If I understand your problem correctly, you're trying to figure who are the worst offenders that consume your usable capacity of the storage servers.  Once you know that, you'll either improve their consumption somehow or find an alternate backup solution for them; or at least have some justification for purchasing more storage.

The first few thoughts right off the bat are:

  1. Do you keep the same clients on the same storage servers every time or are they bouncing back and forth?  You will get better dedup if you keep similar clients on the same storage server and keep all your full backups for any given client on the same storage server.
  2. Having your backups span two storage servers will noticeably hurt your global dedup rate.  Even though data is common across many clients (e.g. C:\Windows) it will still have to have a copy on each storage server.  We found that we'd need at least 25% more storage by having two smaller dedup pools instead of one bigger one.

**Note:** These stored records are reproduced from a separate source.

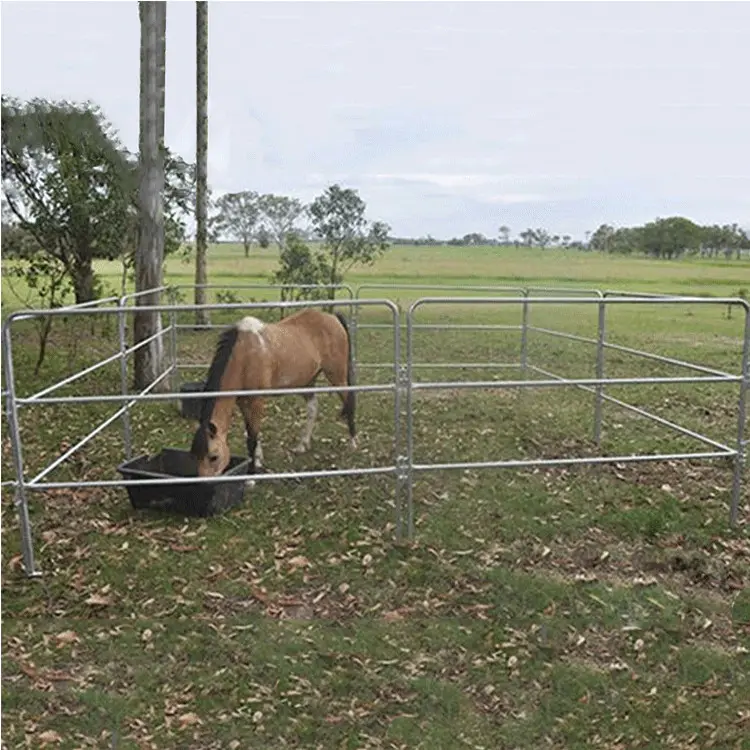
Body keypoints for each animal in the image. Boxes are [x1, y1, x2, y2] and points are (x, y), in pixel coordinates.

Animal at [189, 310, 356, 476]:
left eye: (214, 457)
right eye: (194, 455)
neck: (244, 354)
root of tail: (332, 317)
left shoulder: (256, 401)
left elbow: (252, 438)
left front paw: (251, 475)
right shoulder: (243, 402)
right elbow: (251, 432)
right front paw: (258, 460)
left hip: (337, 377)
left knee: (349, 403)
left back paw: (353, 442)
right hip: (308, 382)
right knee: (313, 409)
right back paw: (302, 445)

  3. You can get some hints for each client's greediness from the activity monitor in the Deduplication Rate column.  Check the results for both full and incremental backups.  You might find the worst offenders pretty quickly that way.  e.g. if most clients are reporting 95% dedup on their full backup but a few report only 50% - find out why those are different.  Similarly for incrementals, but the dedup rates would be lower, say 50% on average and the worst offenders get less than 10%.
  4. Dedplucation rates depend heavily on your data's daily change rate & retention period.  Any clients whose daily incremental backups (any day for differential; the day after the full for cumulative or the delta between consecutive days) are larger than the average will warrant further investigation.

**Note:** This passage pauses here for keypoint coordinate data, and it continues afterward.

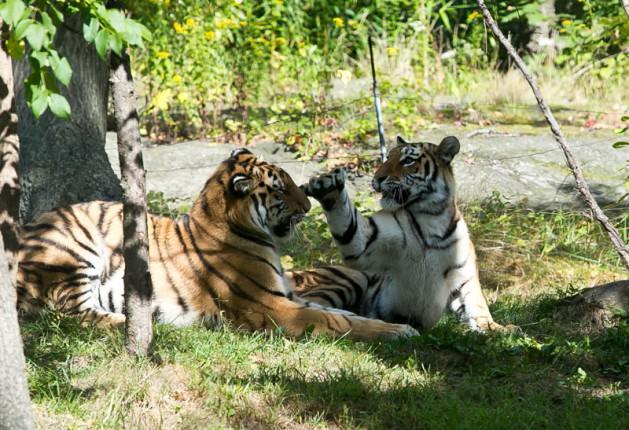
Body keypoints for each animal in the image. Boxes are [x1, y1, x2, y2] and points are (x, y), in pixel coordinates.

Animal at [15, 146, 418, 340]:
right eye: (279, 189)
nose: (306, 207)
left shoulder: (288, 295)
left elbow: (346, 314)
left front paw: (395, 327)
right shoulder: (272, 306)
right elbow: (334, 320)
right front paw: (401, 332)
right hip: (76, 249)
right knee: (73, 314)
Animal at [296, 135, 508, 332]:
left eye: (407, 161)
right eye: (388, 157)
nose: (377, 178)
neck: (431, 218)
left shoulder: (465, 276)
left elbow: (478, 306)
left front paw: (498, 329)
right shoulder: (365, 243)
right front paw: (329, 189)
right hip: (349, 279)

  5. Data types also play a signficant role in deduplication.  We have a 6 week retention; we ran some calculations and found that database data requires 120% of usable backup storage for the given FETB after dedup & compression, but filesystem data only required 85% for given FETB.  Meaning if we have 100GB of database data we need 120GB on our storage server to retain 6 weeks, but if it's 100GB of standard OS backups it only takes 85GB to store 6 weeks of backups.  It sounds like you're needing 200% of storage per FETB (97TB from nbedployutil -> 2 x 97TB for the appliances), I'm guessing your retention periods are longer than 6 weeks, taking that into account with the fact that you have 2 appliances (see point #2), you could be on par with us.
  6. Make sure you don't have any backups being retained longer than expected.  I recently found a series of database backups over a period of a few weeks that were many months past their intended expiration, deleting those gave back more than 15% of my usable space.

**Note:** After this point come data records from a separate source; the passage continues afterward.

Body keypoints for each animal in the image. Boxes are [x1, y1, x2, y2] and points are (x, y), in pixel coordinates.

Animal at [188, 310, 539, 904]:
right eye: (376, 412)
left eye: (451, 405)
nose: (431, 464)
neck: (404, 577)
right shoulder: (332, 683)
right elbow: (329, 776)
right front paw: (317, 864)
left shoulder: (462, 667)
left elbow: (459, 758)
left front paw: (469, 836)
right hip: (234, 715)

Your last comment - "find out how many unique data units are assigned to an individual client" - the last time I checked there weren't any tools to find out how many blocks on disk were only referenced by a single client or backup set.  We've had problems when an appliance was getting full and the business owner wanted us to tell them which clients should be removed and expunged from backup to free up enough disk space to handle the remaining clients.  We spent many weeks with our veritas account and support teams, thought we had found some, expunged many backups with some risk to data protection, and barely made a dent in our usage.  In the end the business conceded and picked up another appliance but at least we made a concerted effort.

I'm curious to know how this plays out for you, what your general findings are.